Web indexes and search engines have allowed us to concentrate on information seeking skills: the coverage of indexes and the types of materials retrieved; keyword searching and Boolean operators; and most importantly, the content of materials retrieved. The course has become more subject-oriented. We cover topical areas such as Federal, state and local government information, business and advertising on the Internet, ethical use and privacy. We haven't abandoned gopher, telnet, and similar tools but they no longer dominate the syllabus.
We continue to assign weekly exercises using whatever tools and information sources have been covered up to that point. The assignments blend "scavenger hunt" questions with evaluations and comparisons of information sources and tools. We no longer give a final exam but do require students to write two papers on a choice of Internet-related topics (copyright, access, privacy, business and advertising, censorship) and contribute to weekly class discussion of the topics.
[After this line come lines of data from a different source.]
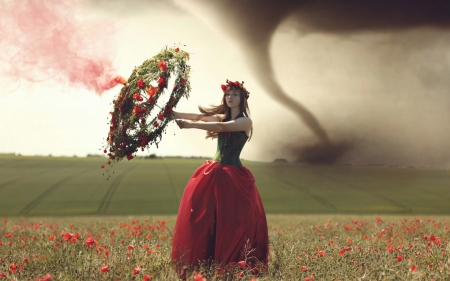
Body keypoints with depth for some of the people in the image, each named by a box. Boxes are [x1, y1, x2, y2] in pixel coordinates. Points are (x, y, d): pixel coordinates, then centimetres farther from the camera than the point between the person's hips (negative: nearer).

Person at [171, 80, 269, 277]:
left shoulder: (245, 121, -4)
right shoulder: (220, 117, 13)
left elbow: (222, 127, -20)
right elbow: (198, 116, 0)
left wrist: (191, 125, -29)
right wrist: (171, 113, -14)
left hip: (233, 177, -5)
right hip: (212, 173, 5)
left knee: (232, 222, -5)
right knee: (201, 217, 0)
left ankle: (230, 263, 5)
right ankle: (201, 262, 7)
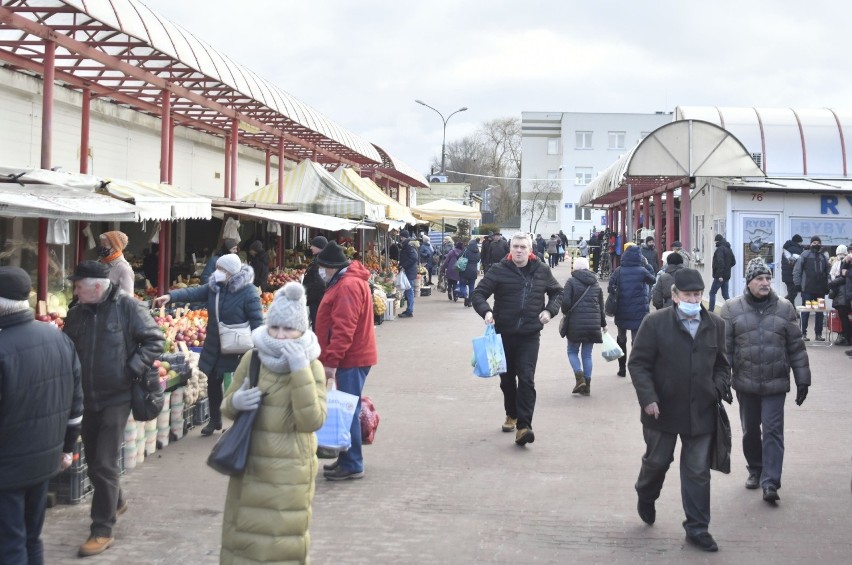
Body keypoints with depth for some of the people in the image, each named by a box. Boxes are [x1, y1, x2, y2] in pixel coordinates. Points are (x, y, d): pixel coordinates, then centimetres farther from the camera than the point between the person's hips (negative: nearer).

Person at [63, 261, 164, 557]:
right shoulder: (76, 313, 3)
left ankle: (102, 530, 2)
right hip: (86, 398, 6)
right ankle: (116, 502, 42)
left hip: (116, 397, -6)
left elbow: (155, 341, -9)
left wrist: (132, 369, -15)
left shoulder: (128, 306, -11)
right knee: (93, 460, 17)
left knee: (104, 463, -7)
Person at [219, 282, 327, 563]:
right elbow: (226, 407, 11)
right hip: (249, 466, 3)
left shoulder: (312, 367, -9)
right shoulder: (252, 359, 0)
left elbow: (312, 421, -20)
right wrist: (236, 403, -14)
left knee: (283, 541, 4)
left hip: (288, 473, -3)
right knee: (244, 535, 13)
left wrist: (300, 370, -25)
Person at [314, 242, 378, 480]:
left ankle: (352, 465, 0)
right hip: (352, 357, 11)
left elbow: (343, 329, -25)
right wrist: (331, 359, 24)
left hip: (350, 360, -11)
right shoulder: (345, 282, 16)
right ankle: (346, 459, 23)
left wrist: (331, 362, -24)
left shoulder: (347, 286, -19)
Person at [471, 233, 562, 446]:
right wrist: (486, 311, -22)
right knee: (507, 378, 15)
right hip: (504, 333, 1)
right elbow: (479, 293, -3)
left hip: (530, 335, -1)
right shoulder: (499, 270, -3)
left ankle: (523, 426, -16)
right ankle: (511, 415, 38)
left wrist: (550, 310, 2)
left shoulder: (542, 271, 4)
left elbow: (557, 292, 20)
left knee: (526, 379, -12)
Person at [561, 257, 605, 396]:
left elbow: (566, 302, -13)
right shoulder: (596, 284, 12)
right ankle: (587, 386, 9)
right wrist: (603, 324, 27)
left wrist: (565, 313, 8)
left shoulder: (571, 282, -4)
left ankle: (579, 377, -11)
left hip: (576, 323, -4)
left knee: (572, 351, 10)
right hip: (593, 324, 4)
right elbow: (601, 306, 16)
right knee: (587, 354, 10)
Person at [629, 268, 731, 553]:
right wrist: (648, 398, -16)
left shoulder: (715, 325, 5)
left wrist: (721, 388, -3)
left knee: (698, 471, 5)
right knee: (657, 461, 14)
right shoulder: (655, 323, -7)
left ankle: (697, 527, 14)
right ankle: (646, 497, 45)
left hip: (700, 412, 3)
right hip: (663, 410, -2)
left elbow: (721, 364, 15)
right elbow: (638, 363, -7)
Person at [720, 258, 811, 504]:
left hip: (776, 383, -1)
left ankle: (770, 482, -7)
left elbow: (796, 347, 4)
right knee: (750, 430, 13)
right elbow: (725, 347, 0)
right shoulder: (732, 309, -2)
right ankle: (755, 470, 33)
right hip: (745, 382, 1)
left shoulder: (784, 308, 0)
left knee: (772, 431, -6)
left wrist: (802, 380, 3)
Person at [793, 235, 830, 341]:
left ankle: (818, 334, 14)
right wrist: (797, 283, -10)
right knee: (805, 312, 0)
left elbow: (827, 273, 19)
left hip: (820, 290, 4)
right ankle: (804, 333, 5)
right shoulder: (805, 255, 0)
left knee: (820, 312, 7)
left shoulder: (824, 257, 14)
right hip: (807, 289, -4)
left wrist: (827, 287, 13)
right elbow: (797, 270, -3)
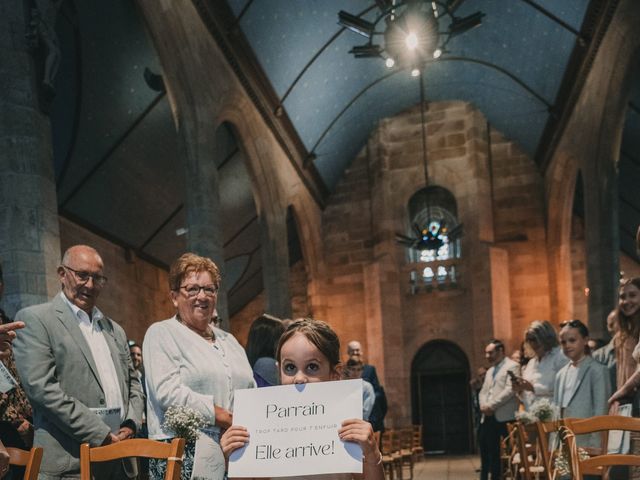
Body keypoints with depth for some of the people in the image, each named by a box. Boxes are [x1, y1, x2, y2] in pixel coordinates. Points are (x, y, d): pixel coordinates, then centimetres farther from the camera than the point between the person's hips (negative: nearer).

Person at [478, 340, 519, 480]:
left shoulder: (512, 366, -3)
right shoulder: (490, 370, 23)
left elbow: (510, 390, -15)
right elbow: (483, 391, 20)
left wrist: (491, 406, -16)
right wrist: (483, 406, -2)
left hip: (504, 417, -8)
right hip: (488, 417, 8)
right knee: (487, 450, 7)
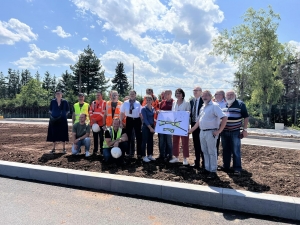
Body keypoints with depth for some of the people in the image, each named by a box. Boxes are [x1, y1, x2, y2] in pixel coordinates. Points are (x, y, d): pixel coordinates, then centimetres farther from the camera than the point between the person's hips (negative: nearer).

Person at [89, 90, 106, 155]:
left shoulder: (104, 103, -3)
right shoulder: (93, 103, 12)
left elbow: (103, 113, -11)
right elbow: (90, 112, 9)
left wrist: (96, 119, -14)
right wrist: (92, 119, -7)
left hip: (101, 123, -4)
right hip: (93, 123, 4)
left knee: (101, 137, 1)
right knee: (95, 137, 10)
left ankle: (102, 150, 9)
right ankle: (95, 150, 17)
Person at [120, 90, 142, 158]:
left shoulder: (138, 103, -2)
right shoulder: (125, 103, -2)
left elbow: (140, 113, 1)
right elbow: (122, 113, 2)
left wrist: (142, 122, -1)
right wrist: (120, 122, -2)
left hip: (137, 120, 0)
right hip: (129, 120, 0)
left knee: (139, 137, 5)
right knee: (129, 136, 12)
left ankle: (139, 153, 18)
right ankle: (129, 152, 28)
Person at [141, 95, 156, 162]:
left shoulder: (153, 108, 9)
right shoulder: (144, 109, -10)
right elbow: (145, 119, -15)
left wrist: (153, 127, 6)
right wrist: (150, 128, -18)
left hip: (152, 126, 6)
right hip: (146, 127, -6)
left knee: (150, 141, 12)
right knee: (144, 141, -1)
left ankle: (150, 155, 22)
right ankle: (144, 156, 7)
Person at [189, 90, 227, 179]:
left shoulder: (214, 106, -10)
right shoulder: (203, 107, 15)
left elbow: (224, 118, -17)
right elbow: (199, 121, 22)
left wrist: (219, 131, -17)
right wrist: (191, 130, 20)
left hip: (210, 132, -8)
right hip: (202, 132, 8)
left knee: (212, 152, 1)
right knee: (205, 151, 14)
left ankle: (213, 171, 11)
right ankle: (207, 168, 26)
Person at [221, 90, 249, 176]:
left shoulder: (240, 104, -1)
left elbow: (246, 117, -2)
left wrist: (244, 129, -8)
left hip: (235, 132, -4)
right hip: (224, 132, 4)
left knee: (236, 151, -1)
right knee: (226, 150, 12)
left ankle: (237, 169, 7)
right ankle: (225, 167, 23)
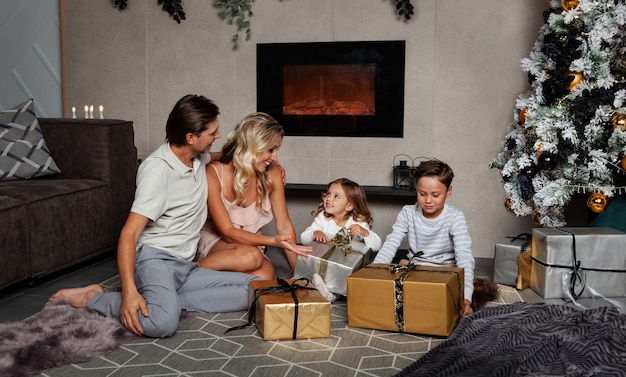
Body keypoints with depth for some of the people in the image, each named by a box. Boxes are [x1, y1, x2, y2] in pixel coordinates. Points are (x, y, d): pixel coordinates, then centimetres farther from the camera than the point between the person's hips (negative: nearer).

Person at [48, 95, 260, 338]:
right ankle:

We introduced the web, indexes and search engines early in the class to enable students to use the web as one of the resources for papers.
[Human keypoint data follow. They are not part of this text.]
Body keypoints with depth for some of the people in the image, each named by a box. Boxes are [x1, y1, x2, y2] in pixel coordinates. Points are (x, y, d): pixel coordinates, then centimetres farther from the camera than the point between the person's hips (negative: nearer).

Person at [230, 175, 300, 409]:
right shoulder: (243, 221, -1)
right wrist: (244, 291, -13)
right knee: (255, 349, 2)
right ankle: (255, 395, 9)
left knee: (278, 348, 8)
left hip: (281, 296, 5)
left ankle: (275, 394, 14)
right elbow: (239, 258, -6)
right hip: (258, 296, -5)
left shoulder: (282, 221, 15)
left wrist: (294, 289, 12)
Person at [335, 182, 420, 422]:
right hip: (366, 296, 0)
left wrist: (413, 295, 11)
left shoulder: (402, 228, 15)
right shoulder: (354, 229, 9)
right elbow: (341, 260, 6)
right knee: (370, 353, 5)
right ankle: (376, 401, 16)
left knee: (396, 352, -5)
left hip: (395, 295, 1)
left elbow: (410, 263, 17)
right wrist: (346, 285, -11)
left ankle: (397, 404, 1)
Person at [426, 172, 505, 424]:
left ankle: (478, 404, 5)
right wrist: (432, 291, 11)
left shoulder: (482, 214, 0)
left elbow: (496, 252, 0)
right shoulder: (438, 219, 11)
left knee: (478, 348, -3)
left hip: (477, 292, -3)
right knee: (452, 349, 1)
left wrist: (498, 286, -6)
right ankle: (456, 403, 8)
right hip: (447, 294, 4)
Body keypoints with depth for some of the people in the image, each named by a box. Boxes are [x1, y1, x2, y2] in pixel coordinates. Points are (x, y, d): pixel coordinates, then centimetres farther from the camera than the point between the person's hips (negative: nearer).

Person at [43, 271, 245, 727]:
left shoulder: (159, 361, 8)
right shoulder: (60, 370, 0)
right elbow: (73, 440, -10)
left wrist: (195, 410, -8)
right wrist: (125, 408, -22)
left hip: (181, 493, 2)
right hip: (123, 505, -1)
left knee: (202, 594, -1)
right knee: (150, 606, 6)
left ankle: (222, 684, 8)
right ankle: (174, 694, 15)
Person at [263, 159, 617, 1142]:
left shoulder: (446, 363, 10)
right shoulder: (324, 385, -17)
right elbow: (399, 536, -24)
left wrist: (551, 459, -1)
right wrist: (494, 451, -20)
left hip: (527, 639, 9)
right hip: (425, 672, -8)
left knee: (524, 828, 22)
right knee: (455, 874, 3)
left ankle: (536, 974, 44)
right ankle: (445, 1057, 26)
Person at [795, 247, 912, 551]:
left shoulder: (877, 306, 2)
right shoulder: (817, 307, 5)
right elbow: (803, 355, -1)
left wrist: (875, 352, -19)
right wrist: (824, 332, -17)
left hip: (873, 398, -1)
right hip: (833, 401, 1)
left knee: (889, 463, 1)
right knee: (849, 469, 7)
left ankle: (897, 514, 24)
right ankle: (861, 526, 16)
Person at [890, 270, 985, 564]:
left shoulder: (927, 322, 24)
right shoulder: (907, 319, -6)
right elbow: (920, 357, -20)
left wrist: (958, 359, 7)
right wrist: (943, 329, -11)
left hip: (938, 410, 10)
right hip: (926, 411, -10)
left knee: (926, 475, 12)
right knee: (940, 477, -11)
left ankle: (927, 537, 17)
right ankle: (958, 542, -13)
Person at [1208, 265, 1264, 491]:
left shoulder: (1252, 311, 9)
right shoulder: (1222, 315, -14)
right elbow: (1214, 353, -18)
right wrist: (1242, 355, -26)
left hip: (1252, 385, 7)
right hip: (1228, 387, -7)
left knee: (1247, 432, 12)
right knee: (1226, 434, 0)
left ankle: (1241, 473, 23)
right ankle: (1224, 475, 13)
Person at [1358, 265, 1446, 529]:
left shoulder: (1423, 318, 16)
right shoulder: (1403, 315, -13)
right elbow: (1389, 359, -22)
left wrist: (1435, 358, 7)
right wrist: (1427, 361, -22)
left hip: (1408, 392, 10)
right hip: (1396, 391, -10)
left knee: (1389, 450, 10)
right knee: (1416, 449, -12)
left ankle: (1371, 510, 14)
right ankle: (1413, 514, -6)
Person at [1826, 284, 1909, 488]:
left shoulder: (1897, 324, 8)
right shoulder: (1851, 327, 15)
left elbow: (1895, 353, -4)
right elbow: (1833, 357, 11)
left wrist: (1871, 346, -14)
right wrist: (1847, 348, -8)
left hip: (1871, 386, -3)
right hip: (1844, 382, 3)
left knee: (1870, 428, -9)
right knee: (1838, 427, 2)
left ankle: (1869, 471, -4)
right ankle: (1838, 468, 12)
Several options are under consideration. We could include more Internet resources in LS101, our keystone course. Currently, we include e-mail and SLED (Statewide Library Electronic Doorway), a web gateway to Internet resources established by Rasmuson Library and the Alaska State Library. (SLED) SLED is an easy to use entry to the web which has been widely promoted throughout the state and is often already familiar to students in both LS389 and LS101. Using LS101 as a vehicle insures more student exposure to the Internet. Each Fall and Spring semester, an average of 300 students is enrolled for LS101 as opposed to the 35-40 students in LS389. LS101 students could also be required to attend one or more of Rasmuson's one hour presentations on computing topics. This takes advantage of computing staff expertise and allows librarians to concentrate on information content and search strategies. Page and Kesselman (1994) The Library is also developing a web page with the option of including links to information once covered in LS389.
Regardless of what we do, there will be less emphasis on a class devoted exclusively to the Internet and more integration of Internet tools in the library's teaching efforts. The web and the tools developing in response to it will allow us to concentrate on the "why" rather than the "how".